Quatre conditions pour vaincre le terrorisme
Après Paris, Bruxelles – avant, certainement, d’autres massacres aveugles, déjà projetés, presque prêts. L’Europe commence à entendre, dans le sang et les larmes, ce qu’ont répété depuis une quinzaine d’années des observateurs lucides : une guerre d’un type nouveau – et qui sera longue, sale et dure – a commencé le 11 septembre 2001. Ce conflit mondial inédit est à la fois militaire et civil, se poursuit dans la lumière comme dans l’ombre, mobilise des images autant que des faits, utilise des bombes et des sentiments. Cette guerre sans nom déconcerte, inquiète, égare souvent les jugements. Pourtant, il reste parfaitement possible que nous y remportions la victoire et que le terrorisme soit finalement vaincu. A quatre conditions, qu’il est nécessaire de rappeler.
Première condition : la volonté de vaincre. Ce devrait être évident, ce ne l’est absolument pas. Car ce qui domine, en Europe, est encore une attitude passive, fataliste, résignée. Elle porte à pleurer les morts, pas à vouloir les venger. Elle s’angoisse de la menace terroriste, elle ne manifeste pas nettement le désir fort de s’organiser pour anéantir les assassins. Or il ne suffit pas de comprendre qu’il s’agit bien d’une guerre, et qu’elle est durable – ce qui est d’ailleurs loin d’être unanimement admis, malgré une évolution notable. Il s’agit de devenir résolus à gagner, et donc prêts à nous en donner les moyens. Pas de victoire, à moyen ou à long terme, sans une mutation psychologique qui doit faire passer de la compassion pour les victimes à la rage de vaincre les meurtriers.

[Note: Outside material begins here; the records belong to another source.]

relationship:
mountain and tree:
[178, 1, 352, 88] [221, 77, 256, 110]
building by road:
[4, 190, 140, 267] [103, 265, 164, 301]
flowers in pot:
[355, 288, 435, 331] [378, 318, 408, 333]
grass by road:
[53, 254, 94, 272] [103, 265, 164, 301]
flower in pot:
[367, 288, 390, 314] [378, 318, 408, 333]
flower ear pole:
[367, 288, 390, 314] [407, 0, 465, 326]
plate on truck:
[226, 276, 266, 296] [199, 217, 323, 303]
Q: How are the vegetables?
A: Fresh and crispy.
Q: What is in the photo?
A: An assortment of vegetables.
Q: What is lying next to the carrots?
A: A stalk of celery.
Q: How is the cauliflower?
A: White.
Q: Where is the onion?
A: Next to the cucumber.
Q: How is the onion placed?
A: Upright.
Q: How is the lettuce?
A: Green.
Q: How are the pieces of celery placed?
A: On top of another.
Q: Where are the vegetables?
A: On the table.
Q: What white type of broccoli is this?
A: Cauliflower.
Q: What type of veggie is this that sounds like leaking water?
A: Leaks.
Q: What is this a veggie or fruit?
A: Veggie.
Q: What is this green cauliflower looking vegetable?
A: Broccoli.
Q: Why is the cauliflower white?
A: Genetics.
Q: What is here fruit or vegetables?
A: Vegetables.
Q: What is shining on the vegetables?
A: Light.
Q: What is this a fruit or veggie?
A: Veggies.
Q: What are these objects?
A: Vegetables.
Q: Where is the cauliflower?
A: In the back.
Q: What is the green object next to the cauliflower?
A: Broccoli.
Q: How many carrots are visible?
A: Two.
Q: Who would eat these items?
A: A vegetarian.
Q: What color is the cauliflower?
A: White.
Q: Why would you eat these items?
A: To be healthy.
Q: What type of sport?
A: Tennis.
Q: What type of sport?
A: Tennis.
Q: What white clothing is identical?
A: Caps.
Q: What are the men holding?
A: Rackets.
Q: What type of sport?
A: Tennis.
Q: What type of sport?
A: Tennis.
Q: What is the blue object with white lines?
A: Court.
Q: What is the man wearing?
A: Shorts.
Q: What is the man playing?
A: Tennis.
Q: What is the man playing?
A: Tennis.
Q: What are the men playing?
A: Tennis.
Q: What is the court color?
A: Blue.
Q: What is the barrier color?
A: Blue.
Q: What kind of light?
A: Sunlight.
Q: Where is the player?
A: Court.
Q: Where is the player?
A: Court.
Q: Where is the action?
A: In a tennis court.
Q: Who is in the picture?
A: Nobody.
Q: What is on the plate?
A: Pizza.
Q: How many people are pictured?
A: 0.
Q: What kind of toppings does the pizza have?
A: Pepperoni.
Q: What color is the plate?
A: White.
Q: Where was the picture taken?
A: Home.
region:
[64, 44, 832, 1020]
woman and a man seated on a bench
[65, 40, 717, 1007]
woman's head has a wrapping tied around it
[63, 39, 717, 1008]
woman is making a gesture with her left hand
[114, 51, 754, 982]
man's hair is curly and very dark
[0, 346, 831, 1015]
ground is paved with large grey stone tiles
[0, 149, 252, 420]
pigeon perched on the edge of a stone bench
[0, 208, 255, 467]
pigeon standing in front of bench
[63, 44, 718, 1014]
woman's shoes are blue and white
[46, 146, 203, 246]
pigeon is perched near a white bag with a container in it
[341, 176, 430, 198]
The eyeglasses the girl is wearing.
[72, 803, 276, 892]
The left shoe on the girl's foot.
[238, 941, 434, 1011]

Ne pas se tromper d’ennemi est une autre exigence fondamentale. L’adversaire principal est aujourd’hui Daech, Aqmi, tout le djihadisme armé contrôlant, sous divers noms, des territoires et des ressources. Ces bases arrière doivent être détruites, car là se trouvent camps d’entraînement, centres d’organisation, filières de financement. Une victoire sur ce terrain implique, comme chacun sait, une coalition militaire cohérente et des accords clairs, capables de coordonner frappes aériennes, troupes au sol et perspectives politiques pour la suite. Que cela soit effectivement compliqué ne signifie pas que ce soit impossible. Mettre hors d’état de nuire quelques dizaines de milliers de combattants est largement à la portée des armées des pays visés par les djihadistes. Si ce n’était pas prochainement le cas, si ces bases arrière devaient perdurer et croître, aucune victoire sur le terrorisme ne serait plus possible. Sa défaite militaire en Syrie, en Irak, en Libye ou au Sahel ne l’arrêtera pas, mais la lutte changera de nature, demeurant du domaine des services de renseignements et de sécurité.
Mener sans faille cette guerre de l’ombre est la troisième condition pour vaincre un jour les djihadistes. Elle suppose des moyens en hommes, en financement, en matériel. Elle implique aussi la détermination politique d’avoir parfois les mains vraiment sales. Les Etats-Unis l’ont endossé après le 11 septembre 2001, et les opérations de la CIA n’ont pas été propres. L’Europe a d’autres moeurs, d’autres valeurs, d’autres scrupules. Mais elle n’a plus le choix de rester sans agir ni sans coordonner ses opérations spéciales. Il lui faut donc inventer, d’urgence, comment être efficace tout en restant fidèle à ses principes.
La dernière, mais pas la moindre, condition d’une victoire est la réorganisation de notre espace mental, collectif aussi bien que personnel. Dans cette guerre faite aussi de représentations, de sentiments et d’images, il faut garder comme ligne directrice de ne pas surestimer ni sous-estimer les dangers. Les médias ont à réfléchir à leur responsabilité : au lieu de traiter du terrorisme sur le mode du fait divers et du feuilleton, ils devraient privilégier les analyses de fond. Au lieu d’héroïser un Abdeslam et autres seconds couteaux, ils devraient s’efforcer d’entrevoir le paysage d’ensemble. Et chacun de nous doit aussi apprendre à vivre dans un monde où, longtemps, la terreur va faire partie du quotidien, sans céder pour autant à l’angoisse ni à l’abattement. Ni à l’insouciance irresponsable.
Il nous faut donc, bien vite, redevenir désireux de vaincre, confiants dans nos capacités, et même endurants, lucides, autonomes, patients, courageux… C’est à se demander s’il ne faudrait pas être presque reconnaissants aux tueurs de nous rendre ces exigences.